Thousands of people are diagnosed with leukemia every year in the United States. Leukemia is a form of cancer that affects white blood cell production in the body. Leukemia cells and leukemic blast cells are produced by bone marrow, and they inhibit the production of healthy white blood cells. And because leukemia cells can accumulate in the body, their presence can diminish the number of white and red blood cells necessary to transport oxygen and fight infections throughout the body. Leukemia cells do not degenerate or age, making it possible for them to stifle the production of healthy cells and spread to various organs in the body.1
There are several different types of leukemia. Some types are known to be more aggressive than others, and may require different forms of treatment. Similarly, some forms of leukemia are more common in younger and older patients.
Chronic leukemia is a slow-developing cancer that may not be identified in a patient until a blood test is administered. Symptoms may be mild or nonexistent early in the progression of the disease, since leukemia cells may function much like white blood cells.
Unlike chronic leukemia, acute leukemia progresses at a much faster rate, and poor-functioning leukemia cells multiply quickly. Patients with acute leukemia may experience symptoms such as bruising and fatigue.
Chronic Lymphocytic Leukemia
Chronic lymphocytic leukemia primarily affects older people and develops over time. The presence of an increased number of white blood cells in the blood may be used in the diagnosis of chronic lymphocytic leukemia, which is identified in approximately 16,000 Americans a year.2
Acute Lymphoblastic Leukemia
Acute lymphoblastic leukemia is an aggressive form of the disease that accumulates in the blood and bone marrow of the patient. It’s estimated that more than half of the individuals diagnosed with acute lymphoblastic leukemia at any given time are children and adolescents.
Chemotherapy is perhaps the most common form of leukemia treatment.3 Chemotherapy involves the use of medications to kill leukemia cells in the body. There are several methods used to administer chemotherapy medications, including injections into the vein or spinal fluid.

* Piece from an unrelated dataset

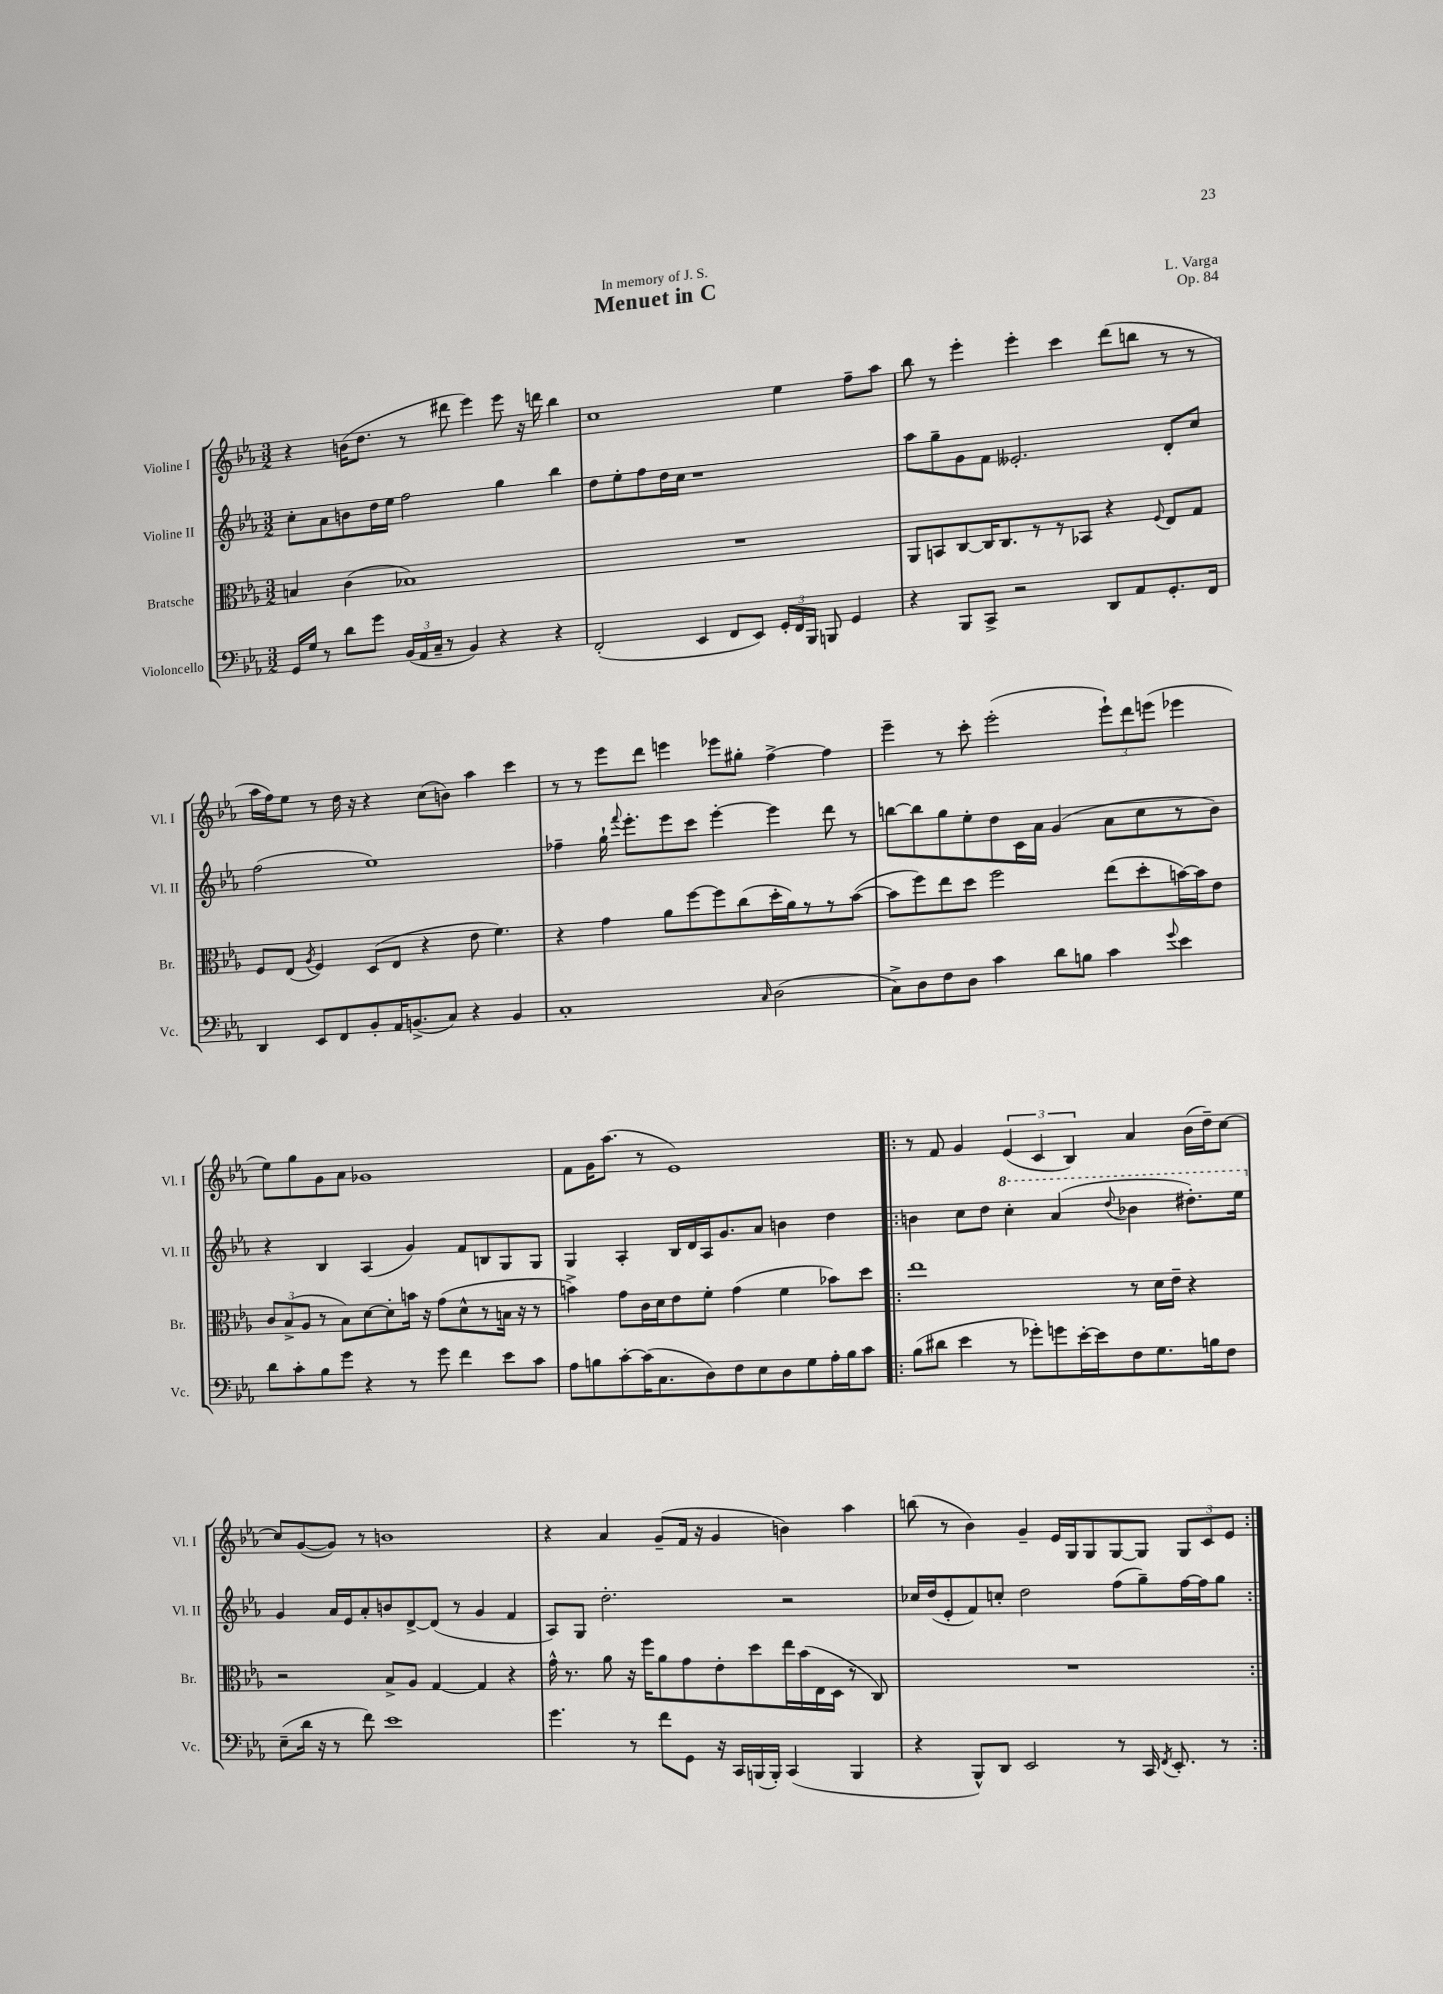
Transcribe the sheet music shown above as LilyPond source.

Radiation therapy is often administered in conjunction with chemotherapy and uses high levels of energy to kill leukemia cells. Radiation therapy can also be focused on a specific area of the body or the body as a whole.
Stem Cell Transplants
Because healthy blood cells are destroyed along with cancerous cells during the course of chemotherapy and radiation therapy, stem cell transplants can be used to replace the loss of healthy blood stem cells normally produced in the bone marrow. The Stem cell transplants are administered much like a blood transfusion.
Because stem cells harvested from umbilical cord blood are extremely young and versatile, they are very effective in treating many types of leukemia, including several chronic and acute types. Stem cell therapy is most effective if the transplant is autologus (meaning that the patient receives his or her own cells) or allogeneic related (meaning the patient receives cells from a close genetic match, usually a sibling). Collecting and storing umbilical cord blood for a child ensures that these genetically-matched cells will be available for your family should the need for stem cell therapy arise.